■ Work task ■
Please filter the data below down to the lines holding the string "middle".

+++ Data for this exercise +++

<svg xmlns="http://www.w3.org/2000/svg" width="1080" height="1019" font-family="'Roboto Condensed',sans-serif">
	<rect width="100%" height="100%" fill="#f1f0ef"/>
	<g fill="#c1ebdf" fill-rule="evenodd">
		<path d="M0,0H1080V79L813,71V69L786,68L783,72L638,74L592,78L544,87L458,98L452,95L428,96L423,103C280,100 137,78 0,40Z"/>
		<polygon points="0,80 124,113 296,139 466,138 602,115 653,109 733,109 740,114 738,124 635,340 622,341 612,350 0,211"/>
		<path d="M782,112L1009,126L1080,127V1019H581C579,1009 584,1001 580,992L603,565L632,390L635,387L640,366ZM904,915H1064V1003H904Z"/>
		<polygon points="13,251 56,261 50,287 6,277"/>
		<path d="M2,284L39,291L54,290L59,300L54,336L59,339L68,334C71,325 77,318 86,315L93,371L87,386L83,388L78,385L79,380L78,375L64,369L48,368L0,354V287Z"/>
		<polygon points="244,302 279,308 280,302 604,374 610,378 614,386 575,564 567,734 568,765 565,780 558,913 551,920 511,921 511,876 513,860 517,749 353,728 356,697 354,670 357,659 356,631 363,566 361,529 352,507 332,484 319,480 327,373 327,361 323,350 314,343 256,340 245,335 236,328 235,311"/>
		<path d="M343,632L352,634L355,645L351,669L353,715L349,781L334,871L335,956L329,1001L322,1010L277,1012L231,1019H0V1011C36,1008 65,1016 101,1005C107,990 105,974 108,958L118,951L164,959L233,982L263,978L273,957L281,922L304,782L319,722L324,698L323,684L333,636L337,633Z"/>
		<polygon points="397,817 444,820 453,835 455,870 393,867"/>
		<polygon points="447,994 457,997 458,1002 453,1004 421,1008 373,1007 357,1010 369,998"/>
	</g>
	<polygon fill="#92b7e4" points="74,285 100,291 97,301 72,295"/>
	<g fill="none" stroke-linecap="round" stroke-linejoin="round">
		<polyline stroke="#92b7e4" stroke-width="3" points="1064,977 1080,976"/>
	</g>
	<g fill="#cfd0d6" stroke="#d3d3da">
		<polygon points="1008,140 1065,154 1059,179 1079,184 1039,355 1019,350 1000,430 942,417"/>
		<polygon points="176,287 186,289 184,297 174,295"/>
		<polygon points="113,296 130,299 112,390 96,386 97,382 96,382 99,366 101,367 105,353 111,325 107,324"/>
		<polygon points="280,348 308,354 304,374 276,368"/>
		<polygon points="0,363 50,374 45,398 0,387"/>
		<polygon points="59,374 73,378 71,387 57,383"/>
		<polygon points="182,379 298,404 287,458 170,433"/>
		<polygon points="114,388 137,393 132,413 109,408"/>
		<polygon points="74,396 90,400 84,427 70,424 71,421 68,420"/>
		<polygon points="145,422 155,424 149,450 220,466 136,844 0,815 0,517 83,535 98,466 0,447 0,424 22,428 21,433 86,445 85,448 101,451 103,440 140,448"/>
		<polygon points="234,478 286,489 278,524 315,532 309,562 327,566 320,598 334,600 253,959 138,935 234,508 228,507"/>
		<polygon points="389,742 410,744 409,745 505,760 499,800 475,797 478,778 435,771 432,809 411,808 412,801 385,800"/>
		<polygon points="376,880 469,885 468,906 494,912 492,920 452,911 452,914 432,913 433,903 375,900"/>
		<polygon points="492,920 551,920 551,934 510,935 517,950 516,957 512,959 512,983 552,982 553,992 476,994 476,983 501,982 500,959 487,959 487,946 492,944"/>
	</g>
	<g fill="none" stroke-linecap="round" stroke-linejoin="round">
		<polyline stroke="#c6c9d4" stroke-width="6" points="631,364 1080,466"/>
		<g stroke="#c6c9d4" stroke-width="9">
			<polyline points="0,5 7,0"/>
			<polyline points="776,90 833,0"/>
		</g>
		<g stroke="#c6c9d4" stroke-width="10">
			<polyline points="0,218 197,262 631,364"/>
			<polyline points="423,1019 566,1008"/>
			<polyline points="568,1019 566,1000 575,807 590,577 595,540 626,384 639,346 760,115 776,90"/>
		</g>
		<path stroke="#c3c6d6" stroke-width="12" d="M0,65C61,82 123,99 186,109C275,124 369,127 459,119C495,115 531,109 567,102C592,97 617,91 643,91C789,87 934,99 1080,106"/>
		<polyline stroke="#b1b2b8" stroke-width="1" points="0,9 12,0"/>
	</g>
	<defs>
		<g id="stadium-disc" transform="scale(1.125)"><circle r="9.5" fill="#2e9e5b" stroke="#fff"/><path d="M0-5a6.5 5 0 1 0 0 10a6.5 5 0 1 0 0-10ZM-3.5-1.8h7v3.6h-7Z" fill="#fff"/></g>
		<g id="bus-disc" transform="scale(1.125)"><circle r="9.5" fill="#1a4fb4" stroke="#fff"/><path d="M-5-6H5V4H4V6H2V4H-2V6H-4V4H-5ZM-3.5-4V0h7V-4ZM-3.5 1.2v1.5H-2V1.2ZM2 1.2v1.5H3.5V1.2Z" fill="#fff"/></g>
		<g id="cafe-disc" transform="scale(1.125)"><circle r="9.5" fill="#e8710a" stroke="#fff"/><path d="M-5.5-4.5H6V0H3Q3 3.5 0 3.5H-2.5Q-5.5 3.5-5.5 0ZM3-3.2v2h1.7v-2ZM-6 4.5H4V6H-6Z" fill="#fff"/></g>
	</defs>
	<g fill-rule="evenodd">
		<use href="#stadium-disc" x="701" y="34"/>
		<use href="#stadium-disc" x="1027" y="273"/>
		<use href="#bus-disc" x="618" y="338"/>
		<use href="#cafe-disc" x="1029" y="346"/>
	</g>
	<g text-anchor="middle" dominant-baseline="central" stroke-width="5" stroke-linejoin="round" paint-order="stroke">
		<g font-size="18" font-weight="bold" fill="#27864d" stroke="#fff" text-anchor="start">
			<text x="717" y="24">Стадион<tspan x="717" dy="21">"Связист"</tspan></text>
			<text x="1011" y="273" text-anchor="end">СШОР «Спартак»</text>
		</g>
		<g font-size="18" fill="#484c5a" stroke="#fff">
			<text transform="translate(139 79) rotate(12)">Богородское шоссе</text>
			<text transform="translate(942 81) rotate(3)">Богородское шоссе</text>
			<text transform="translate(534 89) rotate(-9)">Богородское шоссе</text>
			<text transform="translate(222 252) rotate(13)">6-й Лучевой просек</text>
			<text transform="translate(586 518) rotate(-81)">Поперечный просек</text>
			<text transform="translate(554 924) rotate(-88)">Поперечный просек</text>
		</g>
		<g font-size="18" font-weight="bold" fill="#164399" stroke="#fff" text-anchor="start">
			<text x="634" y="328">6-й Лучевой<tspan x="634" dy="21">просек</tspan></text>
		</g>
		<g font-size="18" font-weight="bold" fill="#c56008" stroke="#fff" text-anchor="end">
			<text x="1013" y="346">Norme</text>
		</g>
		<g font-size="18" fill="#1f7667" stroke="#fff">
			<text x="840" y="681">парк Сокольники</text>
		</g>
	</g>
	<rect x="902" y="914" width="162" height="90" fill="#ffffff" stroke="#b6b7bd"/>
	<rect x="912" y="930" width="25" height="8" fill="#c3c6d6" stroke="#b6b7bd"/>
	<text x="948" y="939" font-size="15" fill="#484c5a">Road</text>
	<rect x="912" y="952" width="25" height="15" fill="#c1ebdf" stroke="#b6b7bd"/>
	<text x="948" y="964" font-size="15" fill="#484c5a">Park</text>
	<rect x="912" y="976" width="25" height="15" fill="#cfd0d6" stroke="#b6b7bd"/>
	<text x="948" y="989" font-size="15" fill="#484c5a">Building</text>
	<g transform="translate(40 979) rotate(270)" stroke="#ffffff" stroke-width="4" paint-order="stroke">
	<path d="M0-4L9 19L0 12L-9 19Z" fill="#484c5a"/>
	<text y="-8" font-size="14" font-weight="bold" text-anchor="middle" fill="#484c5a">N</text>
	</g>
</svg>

+++

■ Answer ■
	<g text-anchor="middle" dominant-baseline="central" stroke-width="5" stroke-linejoin="round" paint-order="stroke">
	<text y="-8" font-size="14" font-weight="bold" text-anchor="middle" fill="#484c5a">N</text>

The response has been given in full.